If you’re of a certain age – like me – then you not only remember Monica from “Friends,” but you also likely remember every episode, every line. And you also probably remember that whenever Monica got stressed out, she’d start to clean house. Scrubbing windows, mopping floors, rearranging her cabinets: this girl was like Rosie the Robot from “The Jetsons” (another classic show for those of us of a certain age) on speed.

Yeah, I’m nothing like Monica when anxiety hits.

Instead, when I’m feeling stressed – whether it be due to work, family, or finances – I tend to shut down. I prefer to curl into the fetal position and hide under a fuzzy blanket, fighting the urge to suck my thumb like I did as a kid. The last thing I want to do when I’m feeling stressed is clean my house.

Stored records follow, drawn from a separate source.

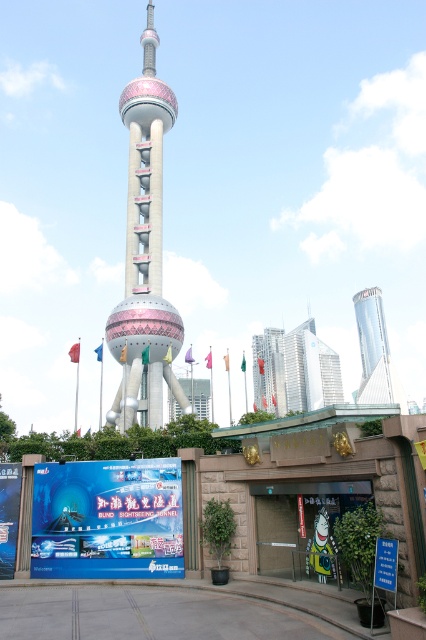
Question: Which is nearer to the blue glossy billboard at lower center?

Choices:
 (A) glassy reflective skyscraper at center
 (B) polished concrete tower at center
 (C) silver metallic skyscraper at center

Answer: (B)

Question: Can you confirm if polished concrete tower at center is thinner than glassy reflective skyscraper at center?

Choices:
 (A) yes
 (B) no

Answer: (A)

Question: Where is polished concrete tower at center located in relation to silver metallic skyscraper at center in the image?

Choices:
 (A) above
 (B) below

Answer: (A)

Question: Which of the following is the farthest from the observer?

Choices:
 (A) blue glossy billboard at center
 (B) silver metallic skyscraper at center
 (C) blue glossy billboard at lower center
 (D) glassy reflective skyscraper at center

Answer: (B)

Question: Among these objects, which one is farthest from the camera?

Choices:
 (A) blue glossy billboard at lower center
 (B) polished concrete tower at center

Answer: (B)

Question: Is polished concrete tower at center below glassy reflective skyscraper at center?

Choices:
 (A) yes
 (B) no

Answer: (B)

And lately, I’ve been feeling pretty stressed.

So, perhaps it goes without saying, lately I haven’t been doing a lot of house cleaning.

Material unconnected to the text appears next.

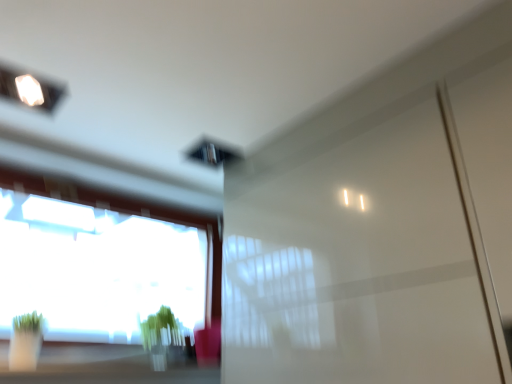
What do you see at coordinates (361, 260) in the screenshot? I see `glossy white screen door at center` at bounding box center [361, 260].

This screenshot has height=384, width=512. In order to click on green matte plant at lower center in this screenshot , I will do `click(160, 328)`.

Measure the distance between green matte plant at lower center and camera.

green matte plant at lower center is 5.61 feet away from camera.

So, yeah, lately my house has become pretty darn messy. No, not just messy – dirty.

So when a friend mentioned that her cleaning lady was taking on new clients, I didn’t hem and haw over a decision that could cost me big bucks like I usually do. I didn’t even discuss it over with my husband. Instead, I picked up my phone and texted the gal to see how quickly she could get to my house. Before day’s end, we’d set up twice a month appointments to tackle my home’s worst offenders: the kitchen and bathrooms.

Here’s the breakdown:

2 hours of housecleaning every other Friday (26 times a year)

$22/hr (total of $1,144/year)

Libby doesn’t have to clean her own toilets anymore (priceless)

If I’m being perfectly honest with you – and myself – hiring a cleaning service to do something I’ve done (or, in many cases, not done) myself for the past decade seems like more than just a luxury. It makes me feel spoiled, entitled, and even snobby; things I generally don’t like to feel.

About four years ago, my husband and I hired a different cleaning company (they, however, cost substantially more money than my new cleaning lady for virtually the same amount of time); after a month, we decided we’d rather save the money and do the housework ourselves. We were about to have a second kid, I was about to leave my cushy full-time job in TV to enter the world of freelance, and using a cleaning service was not only a luxury – it was an extravagance.

Now, though, our situation is a little different. My husband’s job situation is largely the same, but our move has turned his 10-minute commute into 45 minutes each way, meaning he has less time to help out at home. I’m back to working a full-time job, but this time it’s one with more responsibilities and travel, also limiting my so-called “free time” to clean house. And our children are older, meaning they’ve got a slew of dance classes, swim lessons, and play dates that keep us constantly on the move. And as much as I’d love to be above it all, say “C’est la vie,” and let the house go to hell in a handbasket, my type A personality simply can’t deal with all the clutter, even if it doesn’t want to be the person cleaning it up.

So I’m considering the $1,144 I’ll spend on my cleaning lady this year an investment. It’s an investment in my productivity and my peace of mind. I’m hoping the return on investment will be more efficiency in my work and less time worrying about the ring around the toilet bowl when guests come over.

What indulgences and luxuries do you allow yourself, even when you know they’re largely unnecessary?